In CS, IK is usually treated initially with topical ocular corticosteroid drops, such as prednisolone acetate 1%, and mydriatics. The IK usually responds within three to seven days. If IK fails to improve with topical corticosteroid therapy, then chlamydial infection should be considered as a possible alternative diagnosis. Only rarely does IK require systemic corticosteroid therapy. Conjunctivitis, anterior uveitis, and episcleritis/scleritis may also be treated initially with topical corticosteroids. Oral nonsteroidal anti-inflammatory drugs may benefit some patients with episcleritis/scleritis and may be added to the topical regimen. Refractory cases may be treated with systemic corticosteroids or other immunosuppressive agents.
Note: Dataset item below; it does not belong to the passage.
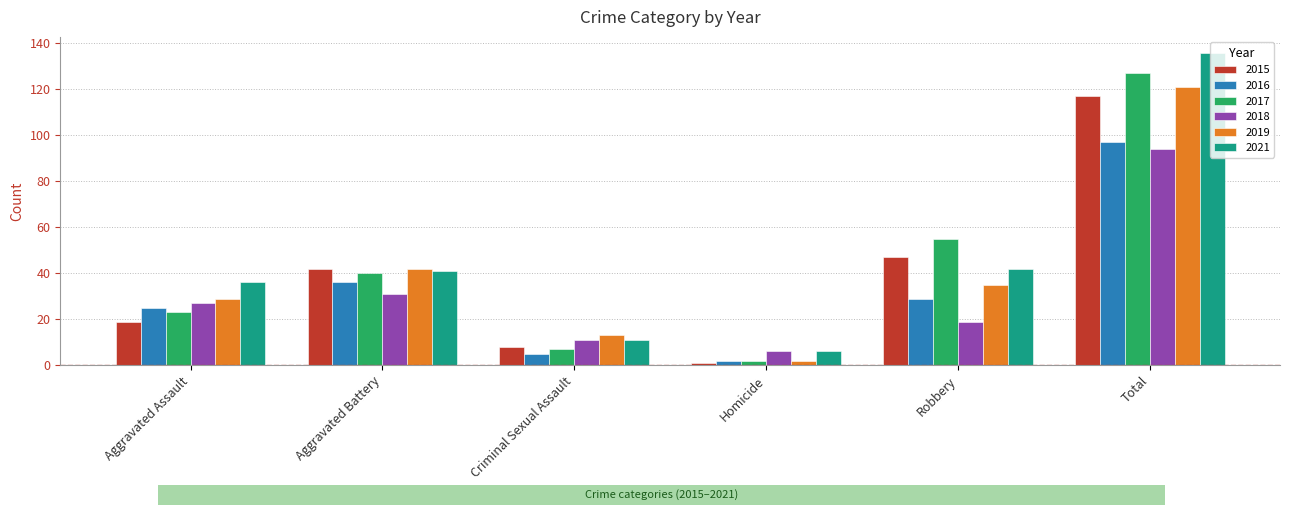

Count the number of categories in the chart.

6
Posterior segment inflammation should be treated with systemic corticosteroids beginning with prednisone 1 mg/kg/day. Other immunosuppressive drugs, such as methotrexate, cyclophosphamide, or cyclosporine, may be required for those patients who fail to respond adequately to two to three weeks of high-dose corticosteroid therapy (Table 2). Failure to taper the prednisone dose below 10mg/day or the development of corticosteroid toxicity may also be an indication for using another immunosuppressive drug.
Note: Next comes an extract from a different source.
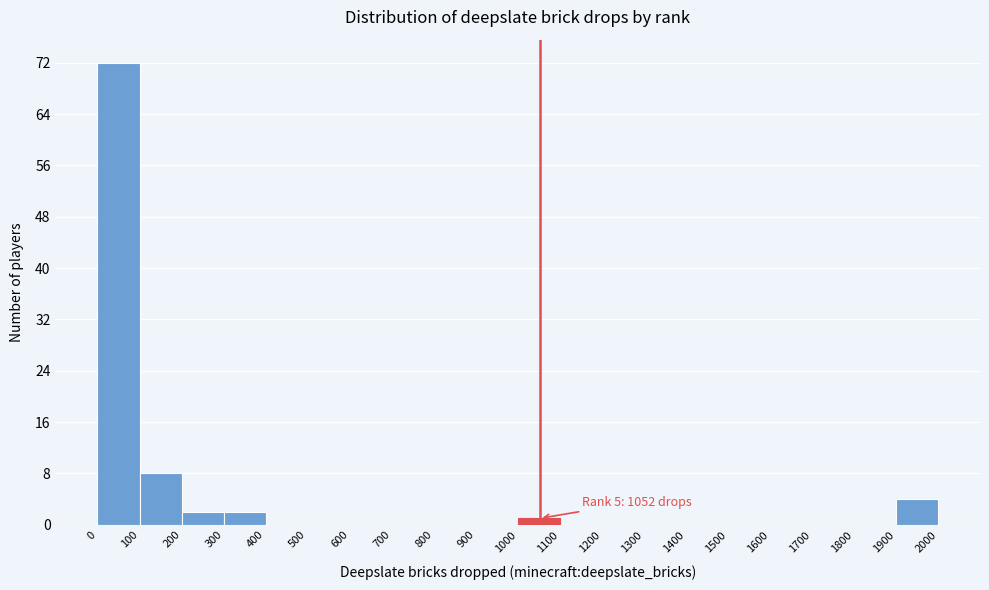

Which range on the x-axis has the tallest bar?

0 to 100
Vestibular dysfunction or a decrease in auditory acuity in a newly diagnosed patient with CS warrants a trial of systemic corticosteroid therapy. No clinical trials of any therapy have been done in CS, due to the rarity of this condition. Patients with hearing loss are usually treated initially with prednisone 1 to 2 mg/kg/day, often in divided doses for three to seven days before consolidating to a single daily dose. With improvement in hearing after two to three weeks, the dose of prednisone is tapered gradually over the next six to eight weeks to an every-other-day regimen. Further tapering of the prednisone dose depends on stability of auditory and vestibular function. Some patients may require long-term corticosteroid therapy to maintain hearing function. Decline in auditory function warrants an increase in prednisone dose to 0.5 to 1 mg/kg/day, depending on the severity of the hearing loss.
Treatment with a corticosteroid-sparing agent is often considered for patients who develop corticosteroid toxicity or require excessively high prednisone doses to control hearing loss. In these cases, consideration may be given to using cyclophosphamide, methotrexate, azathioprine, cyclosporine, or tacrolimus (Table 2). The evidence for the efficacy of these agents is only anecdotal.
The treatment of systemic vasculitis and other organ system manifestations is beyond the scope of this chapter. However, patients with systemic vasculitis, including aortitis, are usually treated with high doses of prednisone, 1 to 2 mg/kg/day, in combination with methotrexate, azathioprine, or cyclophosphamide. In addition, cyclosporine may be considered in patients with a Takayasu's-like arteritis.